Brad Mehldau, pianiste de la bande des quatre à Montreux Mercredi. Daniel Balmat - Montreux Jazz Festival Foundation

A la rubrique «jazz», ils étaient les plus attendus cette année au Festival de Jazz de Montreux: Brad Mehldau et Pat Metheny, en quartet cinémascopique.

Avec leur musique de l’espace et de la respiration, ils ont offert mercredi un concert à se repasser entre Nevada et ailleurs.

Le festival offrait mercredi une de ces soirées sans foi ni loi dont il a le secret depuis les premières notes incrustées dans sa pierre de Rosette en 1967 par Charles Lloyd et Keith Jarrett.

Au Stravinski, d’abord: Wilco. Un groupe américain parmi les plus habiles de l’époque, dont la musique trahit la lignée – intelligente mixture de rock dopé à la folk music, au blues, à la country.

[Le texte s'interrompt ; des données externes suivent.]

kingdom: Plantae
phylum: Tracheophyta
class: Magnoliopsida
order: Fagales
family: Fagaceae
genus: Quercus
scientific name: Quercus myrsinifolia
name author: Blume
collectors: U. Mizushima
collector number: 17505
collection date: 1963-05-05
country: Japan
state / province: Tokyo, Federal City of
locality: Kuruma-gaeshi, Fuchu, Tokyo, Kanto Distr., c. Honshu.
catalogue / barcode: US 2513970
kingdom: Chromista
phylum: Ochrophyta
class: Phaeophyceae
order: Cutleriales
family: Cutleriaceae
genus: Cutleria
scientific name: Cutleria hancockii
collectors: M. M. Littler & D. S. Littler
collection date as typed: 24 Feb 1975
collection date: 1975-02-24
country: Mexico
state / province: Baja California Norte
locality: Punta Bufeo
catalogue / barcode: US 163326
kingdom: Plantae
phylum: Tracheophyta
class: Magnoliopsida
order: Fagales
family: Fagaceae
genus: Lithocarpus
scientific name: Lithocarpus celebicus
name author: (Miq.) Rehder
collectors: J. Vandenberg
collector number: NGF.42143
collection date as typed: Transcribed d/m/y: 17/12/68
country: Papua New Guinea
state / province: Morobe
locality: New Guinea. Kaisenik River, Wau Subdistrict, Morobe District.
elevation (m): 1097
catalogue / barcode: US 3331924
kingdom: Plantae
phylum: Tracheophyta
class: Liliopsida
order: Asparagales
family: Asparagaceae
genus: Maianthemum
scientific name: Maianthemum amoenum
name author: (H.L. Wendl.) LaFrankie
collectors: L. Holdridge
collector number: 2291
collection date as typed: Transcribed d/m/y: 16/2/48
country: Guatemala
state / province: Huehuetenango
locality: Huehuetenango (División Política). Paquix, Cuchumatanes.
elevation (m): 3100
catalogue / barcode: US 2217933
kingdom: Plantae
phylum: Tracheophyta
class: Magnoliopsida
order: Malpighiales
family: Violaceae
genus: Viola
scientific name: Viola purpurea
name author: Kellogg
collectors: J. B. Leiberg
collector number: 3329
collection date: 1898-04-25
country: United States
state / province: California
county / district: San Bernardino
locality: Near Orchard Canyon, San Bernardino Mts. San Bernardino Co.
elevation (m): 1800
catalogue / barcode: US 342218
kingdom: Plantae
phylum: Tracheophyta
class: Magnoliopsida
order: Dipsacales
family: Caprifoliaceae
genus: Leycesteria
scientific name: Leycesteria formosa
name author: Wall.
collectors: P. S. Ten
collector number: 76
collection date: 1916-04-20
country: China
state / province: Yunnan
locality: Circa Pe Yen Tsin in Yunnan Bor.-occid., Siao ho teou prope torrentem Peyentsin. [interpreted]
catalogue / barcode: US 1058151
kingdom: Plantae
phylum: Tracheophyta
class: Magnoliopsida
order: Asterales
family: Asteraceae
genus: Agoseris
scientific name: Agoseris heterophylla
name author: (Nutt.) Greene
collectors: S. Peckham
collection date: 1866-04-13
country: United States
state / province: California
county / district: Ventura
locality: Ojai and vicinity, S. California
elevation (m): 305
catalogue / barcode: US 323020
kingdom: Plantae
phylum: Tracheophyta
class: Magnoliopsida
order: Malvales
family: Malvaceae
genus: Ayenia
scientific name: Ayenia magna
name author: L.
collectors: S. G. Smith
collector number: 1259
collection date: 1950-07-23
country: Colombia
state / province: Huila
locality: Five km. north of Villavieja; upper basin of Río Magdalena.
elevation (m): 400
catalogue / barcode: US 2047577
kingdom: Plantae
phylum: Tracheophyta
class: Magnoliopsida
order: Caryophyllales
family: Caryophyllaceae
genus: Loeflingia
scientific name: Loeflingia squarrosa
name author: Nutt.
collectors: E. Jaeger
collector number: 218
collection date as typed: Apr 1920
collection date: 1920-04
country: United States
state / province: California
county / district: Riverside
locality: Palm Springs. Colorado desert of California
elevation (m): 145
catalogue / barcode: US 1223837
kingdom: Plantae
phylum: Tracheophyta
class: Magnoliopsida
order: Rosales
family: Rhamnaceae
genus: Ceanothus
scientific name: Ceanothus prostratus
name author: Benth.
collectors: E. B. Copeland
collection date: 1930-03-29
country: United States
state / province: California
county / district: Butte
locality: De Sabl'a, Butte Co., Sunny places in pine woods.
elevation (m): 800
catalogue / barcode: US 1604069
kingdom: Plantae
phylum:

Sur la même scène surtout – une autre Américaine – Tori Amos. On la disait élue pour la traditionnelle soirée mariant musiques actuelles et classique. Pas pour cette fois. Le rendez-vous avec le Lausanne Sinfonietta est fixé cette année aux deux Suisses Fauve et Raphelson jeudi.

De retour sur les bords du Lac Léman, la rousse extatique et troublante présentait son «American Doll Posse» sorti dans l’année. Un cd pléthorique axé sur la psychologie de cinq femmes confrontées aux codes et rôles sociaux.

Dans la «petite» salle du festival, d’autres codes mais aucun rôle a priori. De l’aventure en cinémascope, à quatre têtes, huit mains et milles fontaines.

Du jazz comme le festival en propose depuis ses débuts et continue à le faire. Une démarche plus qu’un genre, dont la place s’est rétrécie au fil des ans au profit d’une ouverture vers les autres musiques actuelles. Au grand dam des puristes au cœur sec.

Haut du panier

Le Miles Davis Hall donc. A gauche, un pianiste qui rapatrie des cohortes d’amateurs vers le jazz depuis le milieu des années nonante.

Etiqueté intellectuel-romantique-clope aux lèvres, Brad Mehldau sait désormais ajouter du scepticisme à son propos et de l’humour à ses longues phrases musicales à tiroirs polyphoniques.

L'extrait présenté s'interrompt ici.